The General Data Protection Regulation, usually abbreviated to GDPR, was introduced across Europe in May 2018. Even though the UK had already voted to leave the EU at that point, the GDPR rules still apply. Most businesses are up to speed already with their GDPR responsibilities, but some are still lacking. However, ignoring GDPR legislation could result in huge fines, so it’s a risky practice. Whether you’re involved in disclosure checks as an applicant or as someone processing the checks, here’s the basics of what you need to know.
There are core principles which underwrite GDPR legislation, whatever the type of data which is being processed. These are all about the way companies obtain, store and dispose of your personal information. When it comes to DBS checks, this can be broken down further into three stages.
If you’re applying for your DBS check online, then you will have to set up a secure username and password to access the site. This ensures that only you can access the form while you’re completing it, and only you can log back into the site to see how the application is progressing. Another important part of the application stage is to verify your identity, by taking original passports, driving licence or utility bills to your employer. They will return the original documents to you but may take copies.
The GDPR legislation is also clear about how important it is to store information properly and safely. This doesn’t just include disclosure check information, but also other data such as addresses, bank account details or employee sickness information. The GDPR doesn’t define what secure means, however. A smaller company without computerised records might define secure as locked away in a filing cabinet in the boss’s office. Other companies might scan everything into a computer system, so in these cases secure would mean password protecting areas of the system and putting controls in place to make sure unauthorised people can’t get access to it.

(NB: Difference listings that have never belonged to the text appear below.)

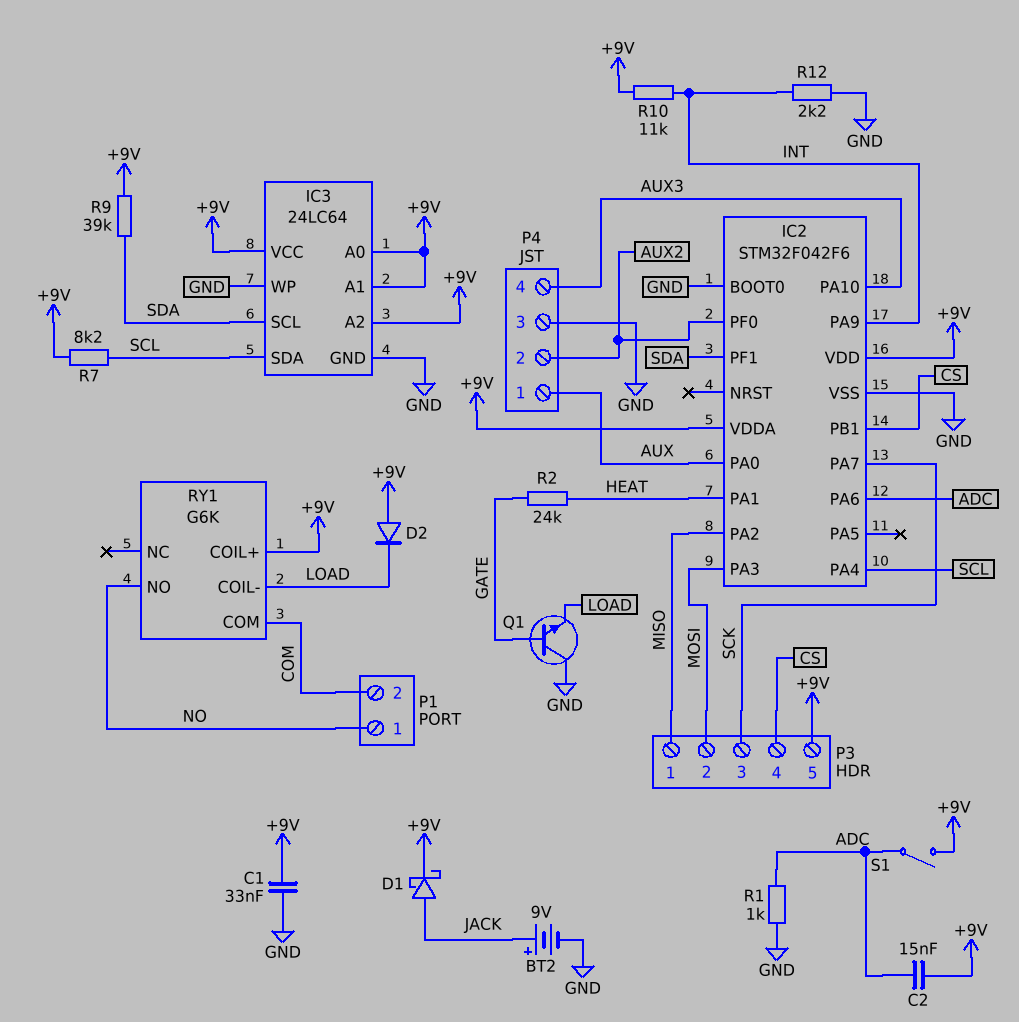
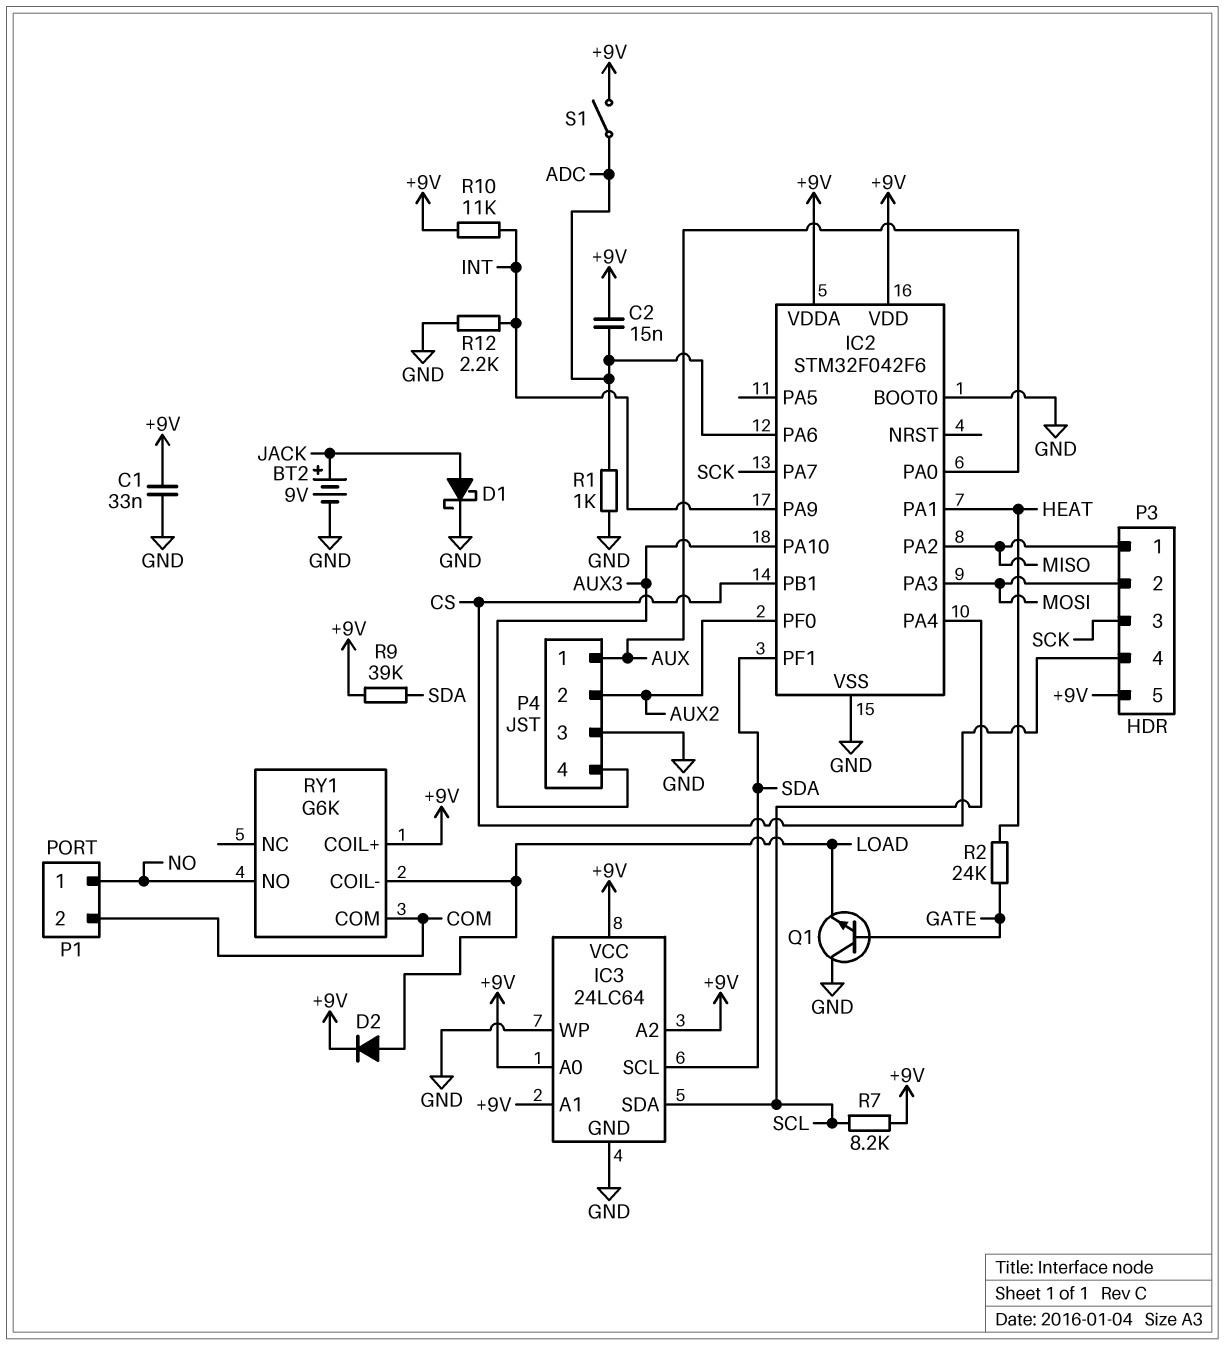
D1: schottky (A JACK, K +9V) -> schottky (A JACK, K GND)
D2: diode (A +9V, K LOAD) -> diode (A LOAD, K +9V)

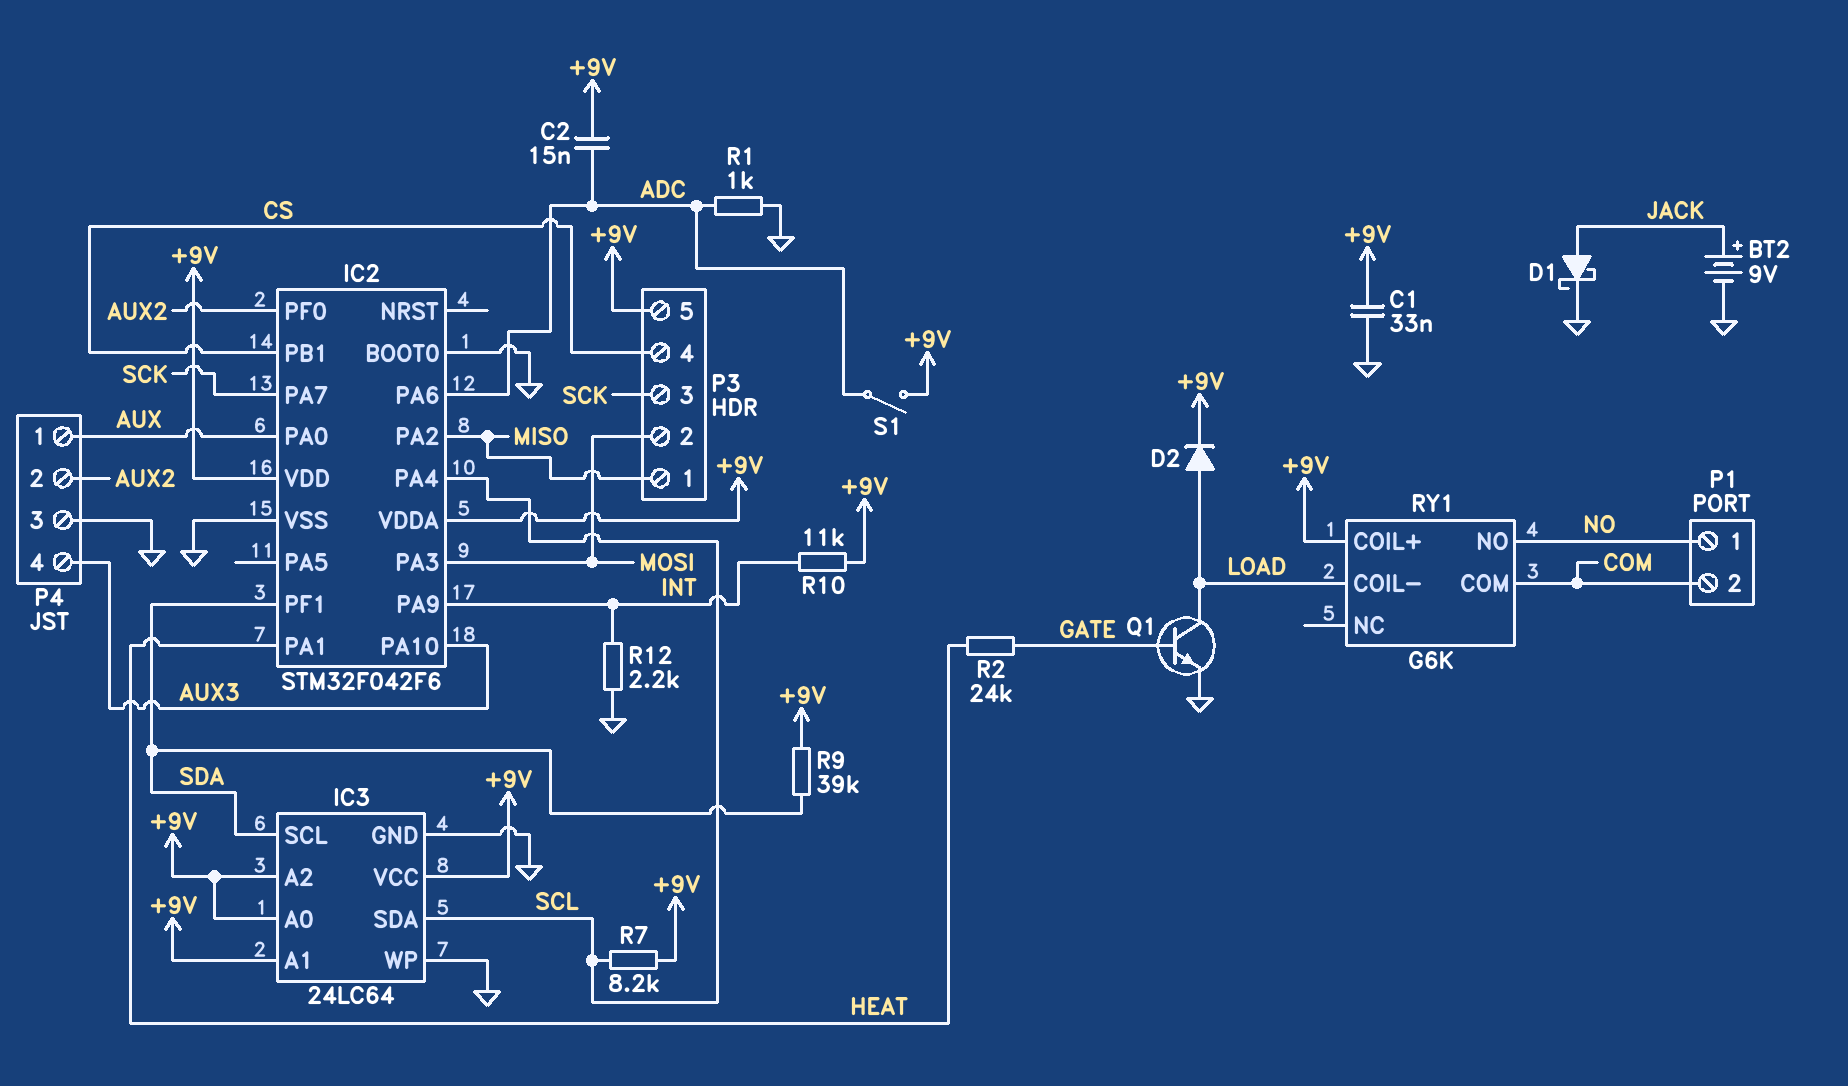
Q1: NPN (B GATE, C GND, E LOAD) -> NPN (B GATE, C LOAD, E GND)

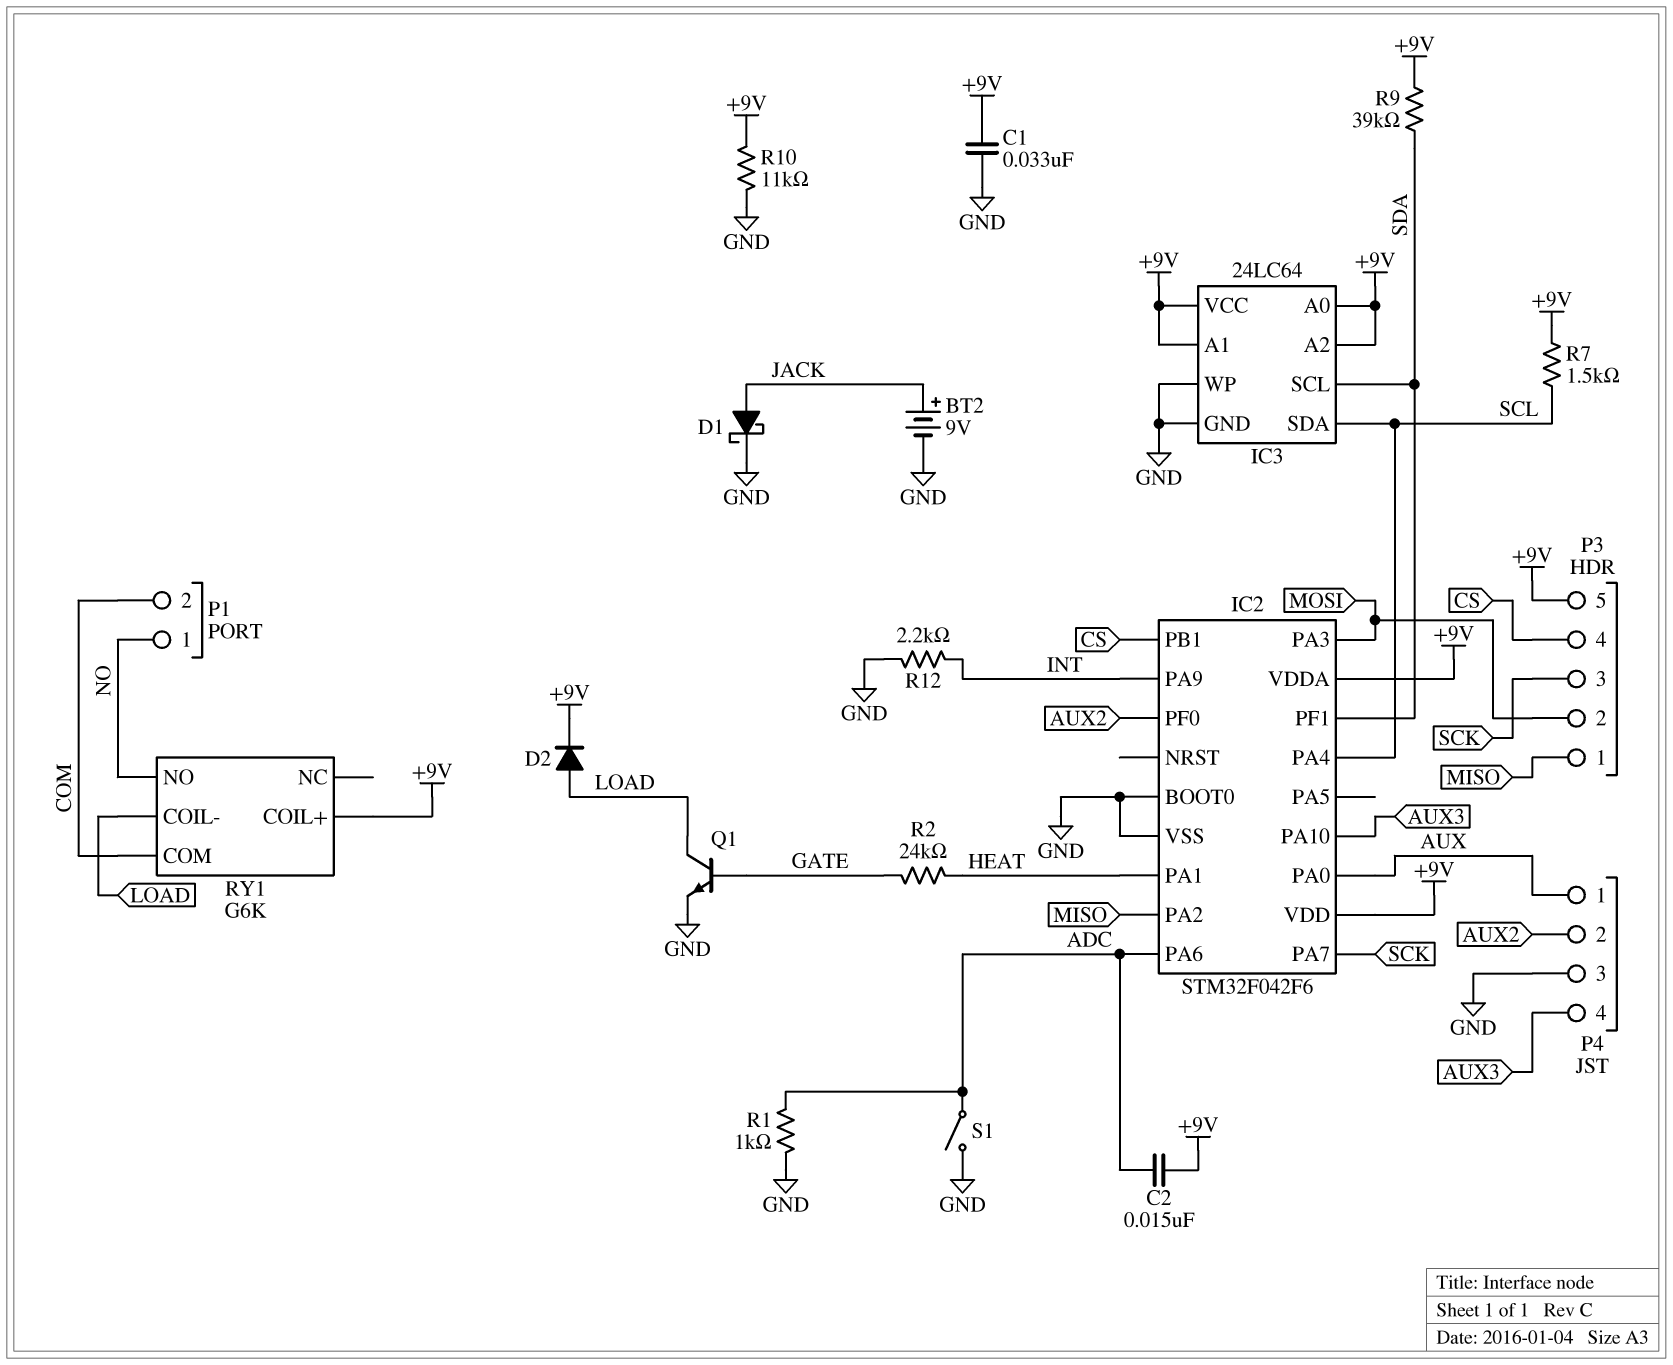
R7: 8.2k (+9V, SCL) -> 1.5k (+9V, SCL)
R10: 11k (+9V, INT) -> 11k (+9V, GND)
S1: switch (+9V, ADC) -> switch (ADC, GND)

The GDPR rules also state that companies can’t hold on to information about you for longer than is necessary. In terms of your disclosure certificate, this usually means that you will be allowed to keep the original, rather than handing it over to your employer. Most will have a process whereby they just tick to say they’ve seen it, or some other way of recording what the certificate showed. If you leave your position, then the organisation has a responsibility to delete all of your personal information, or shred it, within a reasonable period of time, usually six months.
Penalties for Non-Compliance
If you’re not happy with the way your employer is storing your data, then you have the tight to report them over it. However, this is probably not the best tactic should you wish to keep your job. Report in the first instance to whoever in the organisation has responsibility for GDPR and advise that you are aware of the need for secure storage. Fines under GDPR can be up to 10 million euros.